Interupsi Ilahi
Seorang perempuan kaya . . . mengundang Elisa makan. –2 Raja-raja 4:8
Ayat Bacaan & Wawasan :
2 Raja-raja 4:8-10, 14-17
Sara memulai harinya pada dini hari dengan membuat daftar kegiatan yang harus ia selesaikan hari itu. Namun, rencananya terusik oleh permintaan dari sebuah keluarga muda yang membutuhkan bantuan. Mereka sedang menantikan kupon pembelian bahan bakar dari gereja, dan di tengah kesibukannya, Sara merasa Allah menggerakkannya untuk mengantar sendiri kupon itu. Ia pun menyanggupi untuk menghampiri keluarga itu di hotel tempat gereja menempatkan mereka selama beberapa minggu. Namun, ketika menemukan bahwa alamatnya lebih jauh daripada perkiraannya, ia sempat berkata kepada Allah dengan kesal, Begitu banyak bensin yang harus kukeluarkan demi menyampaikan kupon ini kepada mereka!
Namun, dalam hatinya Sara merasa mendengar ucapan yang lembut: Bukankah Aku sudah mencukupkan kebutuhanmu? Sara pun menjawab, Ya Allah, Engkau benar. Ampunilah sikapku. Sesampainya di hotel itu, ia menjumpai pasangan itu, menyerahkan kupon tersebut, bahkan sempat menggendong bayi mereka. Dalam perjalanan pulang, hati Sara dipenuhi rasa syukur atas kesempatan sederhana yang penuh sukacita dari Allah itu.
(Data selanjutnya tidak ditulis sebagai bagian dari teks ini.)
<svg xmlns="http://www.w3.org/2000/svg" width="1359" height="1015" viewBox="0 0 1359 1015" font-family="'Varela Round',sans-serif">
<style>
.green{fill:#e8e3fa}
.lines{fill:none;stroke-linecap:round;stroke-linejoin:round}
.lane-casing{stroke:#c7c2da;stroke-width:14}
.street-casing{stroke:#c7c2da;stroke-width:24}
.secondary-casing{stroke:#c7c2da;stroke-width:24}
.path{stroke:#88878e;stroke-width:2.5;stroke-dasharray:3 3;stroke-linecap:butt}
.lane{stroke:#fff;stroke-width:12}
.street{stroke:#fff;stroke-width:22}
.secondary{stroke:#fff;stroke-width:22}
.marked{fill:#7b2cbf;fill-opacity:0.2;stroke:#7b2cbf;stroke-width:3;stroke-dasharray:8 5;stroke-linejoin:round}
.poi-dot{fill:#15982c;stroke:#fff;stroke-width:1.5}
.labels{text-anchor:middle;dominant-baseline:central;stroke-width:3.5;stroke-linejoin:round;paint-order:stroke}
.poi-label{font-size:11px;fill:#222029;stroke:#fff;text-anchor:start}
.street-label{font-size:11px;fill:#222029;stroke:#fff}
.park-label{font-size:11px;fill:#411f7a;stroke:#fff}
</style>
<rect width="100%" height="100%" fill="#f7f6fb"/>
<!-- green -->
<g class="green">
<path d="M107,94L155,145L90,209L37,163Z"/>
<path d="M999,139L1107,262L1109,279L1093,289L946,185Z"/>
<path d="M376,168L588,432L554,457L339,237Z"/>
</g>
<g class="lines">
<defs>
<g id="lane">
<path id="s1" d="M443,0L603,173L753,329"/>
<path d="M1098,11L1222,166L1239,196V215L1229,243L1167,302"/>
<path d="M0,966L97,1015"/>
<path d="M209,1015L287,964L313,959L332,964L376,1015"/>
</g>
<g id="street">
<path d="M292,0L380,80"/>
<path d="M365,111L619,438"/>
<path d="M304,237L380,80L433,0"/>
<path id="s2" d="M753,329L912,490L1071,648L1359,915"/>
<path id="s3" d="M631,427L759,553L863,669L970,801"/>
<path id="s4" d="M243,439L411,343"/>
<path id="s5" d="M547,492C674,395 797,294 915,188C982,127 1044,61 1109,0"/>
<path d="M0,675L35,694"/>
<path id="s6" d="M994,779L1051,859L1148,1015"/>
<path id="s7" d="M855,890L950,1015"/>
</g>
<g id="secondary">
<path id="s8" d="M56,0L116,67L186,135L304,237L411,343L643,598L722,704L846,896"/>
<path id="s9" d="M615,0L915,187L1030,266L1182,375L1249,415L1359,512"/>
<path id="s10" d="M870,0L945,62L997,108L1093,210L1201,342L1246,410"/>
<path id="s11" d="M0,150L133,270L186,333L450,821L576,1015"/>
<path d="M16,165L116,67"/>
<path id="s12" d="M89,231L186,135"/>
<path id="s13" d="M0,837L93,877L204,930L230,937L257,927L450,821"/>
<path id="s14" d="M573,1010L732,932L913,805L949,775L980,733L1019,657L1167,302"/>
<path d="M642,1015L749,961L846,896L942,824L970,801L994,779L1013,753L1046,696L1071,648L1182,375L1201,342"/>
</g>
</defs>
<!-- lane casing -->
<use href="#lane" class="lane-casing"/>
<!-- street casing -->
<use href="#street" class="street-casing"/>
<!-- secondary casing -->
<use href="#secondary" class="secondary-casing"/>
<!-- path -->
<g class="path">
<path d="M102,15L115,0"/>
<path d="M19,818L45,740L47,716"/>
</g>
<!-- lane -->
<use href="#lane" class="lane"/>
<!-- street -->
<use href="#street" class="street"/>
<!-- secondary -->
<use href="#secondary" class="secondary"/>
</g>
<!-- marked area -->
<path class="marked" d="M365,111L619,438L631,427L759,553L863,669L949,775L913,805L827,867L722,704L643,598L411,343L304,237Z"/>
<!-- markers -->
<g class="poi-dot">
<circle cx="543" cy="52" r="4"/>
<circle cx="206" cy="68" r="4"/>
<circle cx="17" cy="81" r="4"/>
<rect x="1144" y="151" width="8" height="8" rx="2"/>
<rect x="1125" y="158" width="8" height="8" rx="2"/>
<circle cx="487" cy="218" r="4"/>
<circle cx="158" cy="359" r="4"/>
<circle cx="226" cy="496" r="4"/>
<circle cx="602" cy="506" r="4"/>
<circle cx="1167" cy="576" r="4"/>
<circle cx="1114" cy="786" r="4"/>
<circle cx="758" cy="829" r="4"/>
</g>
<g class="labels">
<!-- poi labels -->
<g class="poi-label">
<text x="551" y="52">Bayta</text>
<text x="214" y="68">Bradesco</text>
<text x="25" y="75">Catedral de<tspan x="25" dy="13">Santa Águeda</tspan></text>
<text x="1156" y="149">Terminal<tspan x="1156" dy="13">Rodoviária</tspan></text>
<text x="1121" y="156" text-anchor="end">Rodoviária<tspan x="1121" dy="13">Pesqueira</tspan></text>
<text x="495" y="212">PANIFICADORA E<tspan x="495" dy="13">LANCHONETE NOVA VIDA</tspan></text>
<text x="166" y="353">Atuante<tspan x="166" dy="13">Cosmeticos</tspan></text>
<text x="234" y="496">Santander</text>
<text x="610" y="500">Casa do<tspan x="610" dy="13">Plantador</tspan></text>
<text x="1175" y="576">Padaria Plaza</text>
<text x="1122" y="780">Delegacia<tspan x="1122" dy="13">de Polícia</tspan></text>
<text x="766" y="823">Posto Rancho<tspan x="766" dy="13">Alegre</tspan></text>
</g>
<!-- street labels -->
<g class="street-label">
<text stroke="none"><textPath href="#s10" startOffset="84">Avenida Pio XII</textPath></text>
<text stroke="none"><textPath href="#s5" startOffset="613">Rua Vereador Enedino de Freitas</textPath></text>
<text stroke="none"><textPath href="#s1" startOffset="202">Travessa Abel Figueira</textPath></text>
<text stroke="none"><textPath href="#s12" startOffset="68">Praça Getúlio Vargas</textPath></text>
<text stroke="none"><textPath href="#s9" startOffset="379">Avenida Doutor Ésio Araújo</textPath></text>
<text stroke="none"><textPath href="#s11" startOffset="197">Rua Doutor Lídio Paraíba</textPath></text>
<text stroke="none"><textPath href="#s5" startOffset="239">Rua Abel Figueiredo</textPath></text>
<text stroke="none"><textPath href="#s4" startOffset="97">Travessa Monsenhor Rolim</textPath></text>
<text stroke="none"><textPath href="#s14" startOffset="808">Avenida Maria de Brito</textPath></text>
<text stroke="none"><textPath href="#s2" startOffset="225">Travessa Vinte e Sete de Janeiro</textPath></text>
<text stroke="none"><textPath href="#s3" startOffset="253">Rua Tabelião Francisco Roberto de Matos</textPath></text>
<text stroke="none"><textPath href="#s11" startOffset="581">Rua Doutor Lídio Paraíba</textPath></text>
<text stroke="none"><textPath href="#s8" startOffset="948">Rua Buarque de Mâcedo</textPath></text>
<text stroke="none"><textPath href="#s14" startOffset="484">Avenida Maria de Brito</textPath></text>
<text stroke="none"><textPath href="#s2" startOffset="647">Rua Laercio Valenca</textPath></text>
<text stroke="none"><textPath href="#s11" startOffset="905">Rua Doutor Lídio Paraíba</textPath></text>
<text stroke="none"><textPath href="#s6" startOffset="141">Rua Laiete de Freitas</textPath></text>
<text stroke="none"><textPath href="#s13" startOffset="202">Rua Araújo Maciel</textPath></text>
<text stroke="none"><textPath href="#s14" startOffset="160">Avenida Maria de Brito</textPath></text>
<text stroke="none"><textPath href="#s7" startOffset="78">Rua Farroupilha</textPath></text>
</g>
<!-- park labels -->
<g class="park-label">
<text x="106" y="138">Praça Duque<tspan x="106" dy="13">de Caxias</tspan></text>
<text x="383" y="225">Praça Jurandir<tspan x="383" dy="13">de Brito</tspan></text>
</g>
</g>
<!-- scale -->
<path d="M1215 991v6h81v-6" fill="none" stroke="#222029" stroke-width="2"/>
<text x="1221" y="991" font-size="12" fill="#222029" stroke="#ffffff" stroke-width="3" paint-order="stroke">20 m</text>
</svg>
Ketika Nabi Elisa tiba di Sunem, Israel, ia disambut oleh seorang perempuan yang rindu melayani kebutuhannya. Perempuan itu “mengundang [Elisa] makan,” jadi Elisa sering singgah untuk makan (2 Raj. 4:8). Bersama suaminya, perempuan itu bahkan menyiapkan kamar khusus agar Elisa memiliki tempat tinggal setiap kali datang ke kota itu (ay. 9-10). Dalam kemurahan-Nya, Allah memutuskan untuk memberkati mereka melalui kelahiran seorang anak yang dinubuatkan Elisa (ay. 16).
Baik melayani seorang nabi Allah maupun menolong sebuah keluarga yang tidak mampu, ketika kita bersedia diinterupsi Allah dan menunda agenda pribadi demi menjalankan rencana-Nya, Dia berkenan memenuhi hati kita dengan sukacita melimpah.
Oleh: Anne Cetas
Renungkan dan Doakan
Interupsi apa yang mungkin menjadi rencana Allah bagi Anda? Bagaimana Anda dapat melayani sesama, demi kebaikan mereka?
Ya Allah, bukalah hati kami untuk peka mendengar suara-Mu dan rela melayani seturut pimpinan-Mu.